### [About this task]
All the lines below need to be transcribed exactly. Pictures get left out.
---------- Given data
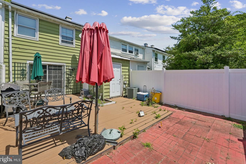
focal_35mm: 15
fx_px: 102
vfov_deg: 77.2
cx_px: 125
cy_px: 76
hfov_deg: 100.4
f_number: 11
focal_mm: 14
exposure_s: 1/800
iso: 400
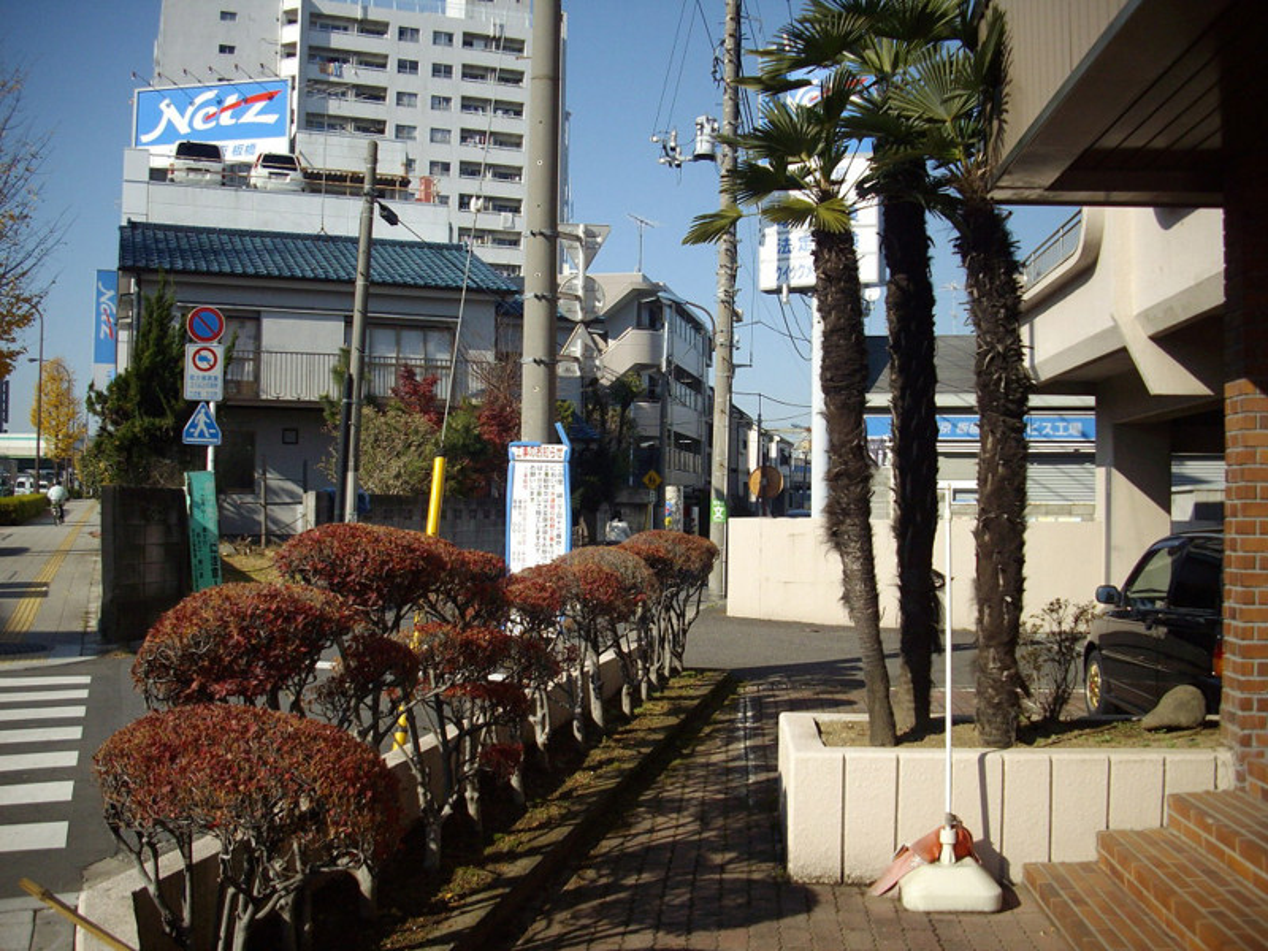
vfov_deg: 38.7
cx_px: 634
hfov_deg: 50.1
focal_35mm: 37
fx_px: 1355
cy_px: 476
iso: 80
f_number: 5.6
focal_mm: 6.2
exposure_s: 1/320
--------------------
### [Task answer]
focal_35mm: 15
fx_px: 102
vfov_deg: 77.2
cx_px: 125
cy_px: 76
hfov_deg: 100.4
f_number: 11
focal_mm: 14
exposure_s: 1/800
iso: 400
vfov_deg: 38.7
cx_px: 634
hfov_deg: 50.1
focal_35mm: 37
fx_px: 1355
cy_px: 476
iso: 80
f_number: 5.6
focal_mm: 6.2
exposure_s: 1/320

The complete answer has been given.